DESCRIPTION OF THE TASK: This task calls for every entry below to be repeated exactly, without the pictures.

+===+

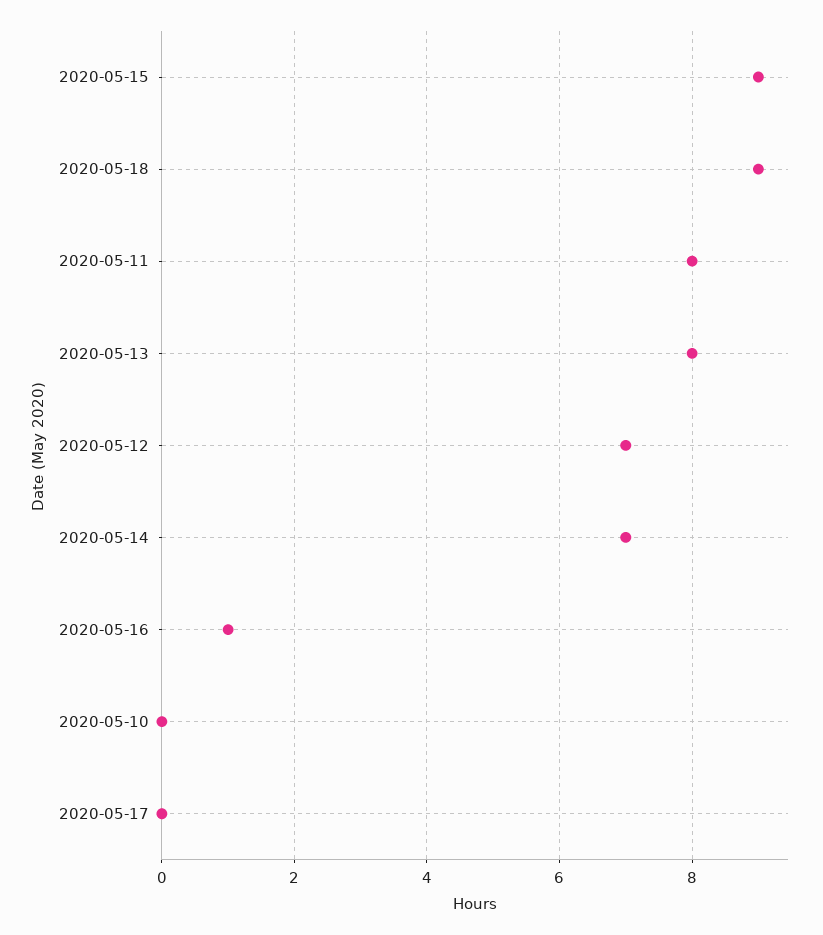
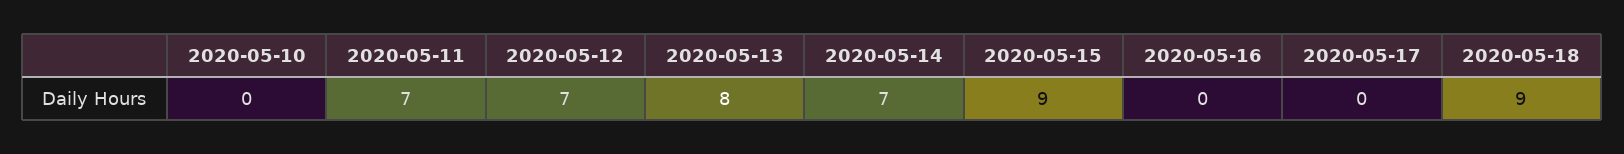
  {
    "2020-05-15": 9,
    "2020-05-18": 9,
-   "2020-05-11": 8,
+   "2020-05-11": 7,
    "2020-05-13": 8,
    "2020-05-12": 7,
    "2020-05-14": 7,
-   "2020-05-16": 1,
+   "2020-05-16": 0,
    "2020-05-10": 0,
    "2020-05-17": 0
  }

+===+

SOLVED PROBLEM:
  {
    "2020-05-15": 9,
    "2020-05-18": 9,
-   "2020-05-11": 8,
+   "2020-05-11": 7,
    "2020-05-13": 8,
    "2020-05-12": 7,
    "2020-05-14": 7,
-   "2020-05-16": 1,
+   "2020-05-16": 0,
    "2020-05-10": 0,
    "2020-05-17": 0
  }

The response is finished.